10,000,000 / 0.40  or…

Square root of:

25,000,000

EOQ = 5,000

If you wish to lower your EOQ you must take into account the following:

  • As your annual demand increases so does your EOQ to satisfy the increased need.
  • If your inventory carrying costs decrease your EOQ will increase as it is now more cost efficient to carry more inventory compared to unchanging unit costs and ordering costs.
  • If the unit costs decrease your EOQ will increase as it is now more cost efficient to purchase more inventory compared to unchanging carrying costs and ordering costs.
  • If you decrease your ordering costs your EOQ will decrease as it is more cost efficient to place more frequent orders compared to unchanging carrying and unit costs.

So, to lower your EOQ batch size you must lower your ordering costs.  This can be achieved through applying lean principles or mapping the process, identifying the waste and then removing the waste from the process.

If the EOQ assumptions and requirements are not valid for your company there are many other methods for ordering replenishment but you should always use a method that will keep your carrying costs and ordering cost to a minimum.

 

Asset protection

Form an LLC or incorporate to protect your personal assets - Don’t comingle.  Use a business entity to separate your personal and business self.

 

Priorities

Payroll first – pay your employees first or they will soon be former employees.

What will generate cash?  Figure it out and and pay those bills first to generate the short-term cash flow and keep the cash churning.

 

Communication

Don’t vanish – keep the communication going with your suppliers, customers and employees.  No matter how bad it is, never let them see you sweat – always be confident or they won’t be confident either.

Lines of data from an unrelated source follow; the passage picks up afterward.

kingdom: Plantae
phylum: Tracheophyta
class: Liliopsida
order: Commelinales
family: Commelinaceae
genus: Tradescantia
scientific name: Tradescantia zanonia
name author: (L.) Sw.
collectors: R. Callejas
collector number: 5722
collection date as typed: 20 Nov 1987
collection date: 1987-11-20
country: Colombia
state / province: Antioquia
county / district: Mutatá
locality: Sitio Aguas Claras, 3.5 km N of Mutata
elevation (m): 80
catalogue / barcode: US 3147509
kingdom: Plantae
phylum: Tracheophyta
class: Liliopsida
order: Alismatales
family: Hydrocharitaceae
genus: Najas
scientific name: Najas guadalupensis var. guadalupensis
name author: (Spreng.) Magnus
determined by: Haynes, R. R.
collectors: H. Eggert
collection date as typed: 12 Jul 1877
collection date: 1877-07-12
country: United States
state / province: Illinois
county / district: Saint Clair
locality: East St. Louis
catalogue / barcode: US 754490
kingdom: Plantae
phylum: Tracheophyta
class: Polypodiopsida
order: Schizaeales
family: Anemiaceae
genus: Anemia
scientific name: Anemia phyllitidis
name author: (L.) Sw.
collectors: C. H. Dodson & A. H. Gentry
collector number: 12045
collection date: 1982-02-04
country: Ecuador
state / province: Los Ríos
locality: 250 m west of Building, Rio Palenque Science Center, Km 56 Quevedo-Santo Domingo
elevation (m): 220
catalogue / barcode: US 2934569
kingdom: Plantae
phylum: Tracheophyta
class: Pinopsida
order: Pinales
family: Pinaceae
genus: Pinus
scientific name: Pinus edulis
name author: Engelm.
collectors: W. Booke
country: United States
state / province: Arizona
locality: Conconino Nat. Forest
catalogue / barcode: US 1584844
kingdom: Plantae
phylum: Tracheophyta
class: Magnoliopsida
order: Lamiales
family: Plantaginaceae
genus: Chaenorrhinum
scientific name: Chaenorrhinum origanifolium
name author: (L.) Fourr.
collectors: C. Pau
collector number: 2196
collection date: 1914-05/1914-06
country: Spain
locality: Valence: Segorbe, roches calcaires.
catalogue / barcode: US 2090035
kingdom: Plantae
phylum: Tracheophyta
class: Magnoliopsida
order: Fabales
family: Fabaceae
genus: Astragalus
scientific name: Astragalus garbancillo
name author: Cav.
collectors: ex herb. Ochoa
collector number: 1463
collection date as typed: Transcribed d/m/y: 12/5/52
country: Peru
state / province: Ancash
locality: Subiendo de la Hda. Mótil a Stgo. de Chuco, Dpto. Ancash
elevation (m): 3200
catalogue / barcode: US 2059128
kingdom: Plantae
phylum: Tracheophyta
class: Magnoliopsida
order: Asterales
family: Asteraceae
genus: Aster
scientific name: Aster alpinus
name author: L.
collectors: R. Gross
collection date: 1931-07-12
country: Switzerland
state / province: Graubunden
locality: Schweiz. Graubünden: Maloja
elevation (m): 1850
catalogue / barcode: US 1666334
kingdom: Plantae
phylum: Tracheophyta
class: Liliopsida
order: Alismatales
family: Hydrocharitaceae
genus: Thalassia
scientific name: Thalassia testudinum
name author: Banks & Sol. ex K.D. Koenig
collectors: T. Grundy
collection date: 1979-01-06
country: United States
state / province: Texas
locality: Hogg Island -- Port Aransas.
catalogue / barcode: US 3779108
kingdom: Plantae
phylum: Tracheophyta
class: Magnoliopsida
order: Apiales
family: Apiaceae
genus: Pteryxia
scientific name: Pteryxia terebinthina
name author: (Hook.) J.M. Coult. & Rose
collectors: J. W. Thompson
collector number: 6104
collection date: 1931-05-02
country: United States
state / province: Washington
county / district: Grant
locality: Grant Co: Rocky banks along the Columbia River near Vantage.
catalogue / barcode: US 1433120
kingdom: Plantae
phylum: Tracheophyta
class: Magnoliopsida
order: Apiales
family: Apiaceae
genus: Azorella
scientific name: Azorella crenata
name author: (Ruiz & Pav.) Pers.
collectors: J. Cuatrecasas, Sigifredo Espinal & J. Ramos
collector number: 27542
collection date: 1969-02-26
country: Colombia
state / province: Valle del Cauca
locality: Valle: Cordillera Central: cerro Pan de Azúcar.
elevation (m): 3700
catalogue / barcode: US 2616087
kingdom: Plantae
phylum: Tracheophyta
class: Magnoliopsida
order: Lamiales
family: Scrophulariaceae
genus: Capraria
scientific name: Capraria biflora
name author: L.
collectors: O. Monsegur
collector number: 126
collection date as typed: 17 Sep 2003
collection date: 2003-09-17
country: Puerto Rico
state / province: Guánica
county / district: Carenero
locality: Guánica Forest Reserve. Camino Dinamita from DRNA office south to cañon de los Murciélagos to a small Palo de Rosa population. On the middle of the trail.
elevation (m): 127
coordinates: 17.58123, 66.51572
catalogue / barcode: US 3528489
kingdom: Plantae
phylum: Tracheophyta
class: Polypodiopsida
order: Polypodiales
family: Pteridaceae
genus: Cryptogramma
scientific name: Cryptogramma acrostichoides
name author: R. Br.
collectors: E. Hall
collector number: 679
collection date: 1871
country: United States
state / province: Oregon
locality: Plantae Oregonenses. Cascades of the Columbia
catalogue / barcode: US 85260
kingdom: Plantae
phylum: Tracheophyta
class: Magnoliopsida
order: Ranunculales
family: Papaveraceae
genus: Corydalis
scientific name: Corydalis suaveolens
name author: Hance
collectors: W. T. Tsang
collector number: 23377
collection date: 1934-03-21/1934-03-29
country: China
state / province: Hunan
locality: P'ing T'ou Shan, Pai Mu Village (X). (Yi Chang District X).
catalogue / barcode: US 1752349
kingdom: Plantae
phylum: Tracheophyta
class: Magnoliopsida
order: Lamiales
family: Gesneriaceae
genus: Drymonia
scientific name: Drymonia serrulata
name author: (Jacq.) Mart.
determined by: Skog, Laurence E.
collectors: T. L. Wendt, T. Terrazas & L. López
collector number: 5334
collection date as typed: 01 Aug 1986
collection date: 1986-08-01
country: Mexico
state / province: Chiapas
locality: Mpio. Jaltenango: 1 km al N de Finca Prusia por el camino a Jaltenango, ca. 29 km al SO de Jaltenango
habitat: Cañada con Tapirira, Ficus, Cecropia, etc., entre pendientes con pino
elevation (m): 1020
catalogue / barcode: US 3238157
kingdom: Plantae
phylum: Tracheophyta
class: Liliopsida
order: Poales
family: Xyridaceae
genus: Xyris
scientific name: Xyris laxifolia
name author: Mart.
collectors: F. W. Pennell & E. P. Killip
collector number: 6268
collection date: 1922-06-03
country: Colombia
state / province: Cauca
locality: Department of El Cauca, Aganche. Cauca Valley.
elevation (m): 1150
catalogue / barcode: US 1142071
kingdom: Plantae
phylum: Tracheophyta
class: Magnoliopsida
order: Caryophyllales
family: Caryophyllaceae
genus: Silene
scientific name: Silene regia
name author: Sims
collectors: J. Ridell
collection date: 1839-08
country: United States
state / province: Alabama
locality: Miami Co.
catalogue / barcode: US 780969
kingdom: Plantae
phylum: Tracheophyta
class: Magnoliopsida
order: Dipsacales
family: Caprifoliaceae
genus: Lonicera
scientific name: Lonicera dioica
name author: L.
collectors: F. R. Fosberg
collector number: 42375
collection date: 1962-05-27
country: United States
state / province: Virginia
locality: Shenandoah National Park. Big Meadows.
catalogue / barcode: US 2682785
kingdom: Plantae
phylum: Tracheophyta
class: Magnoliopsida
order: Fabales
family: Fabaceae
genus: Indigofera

Kill the rumor mill – as the environment gets worse, the rumor mill will take on a life of it’s own.  Show confidence and kill the rumor mill before your competitors start feeding it.

 

Use the business’ resources

Customers – look for sales and prompt-pay opportunities.

Suppliers – look for sales, return opportunities as well as extended terms.

 

Cut the crap

Fire-sale the overstock – it’s time to get rid of the crap that you’ve been leaving in the back of your shop -turn it into cash!

Look at new opportunities on Ebay, Craigs List, etc..

 

Think unconventionally

Can I leverage what I do into other markets?  This is a great opportunity to grow the breadth of your business doing the things that you already know how to do!

  

Cost control

Don’t throw the baby out with the bath water – control the costs rather than cut them.

Employees – take care of them!  If you’ve normally bought lunch every Thursday try to continue it to avoid throwing up a red flag with your employees.

Marketing – This goes along with not throwing out the baby with the bath water.  Tough times are when most companies cut back, but the ones who do the best and recover the strongest are the companies who come out of the funk with a strong marketing effort.

 

Loan covenants

Don’t let them bite you – If you’ve normally not had to worry about your covenents, they can sneak up on you really quick if you’re not careful.

Work with your banker – Your banker wants you to succeed too!

 

Cash forecasting

Start small – 4 weeks:  It’s tough (and inaccurate) in the beginning until you get over the initial learning curve.  As you get better at it, start extending out into the future.

 

Grow – 8 weeks:  If you can effectively forecast cash eight weeks out, you are probably miles ahead of the competition.

Triumph – 13 weeks:  13 weeks is the goal of most cash forecasts – that’s three months!  Of course, the further out it is, the less accurtate, but it at least starts to paint the picture.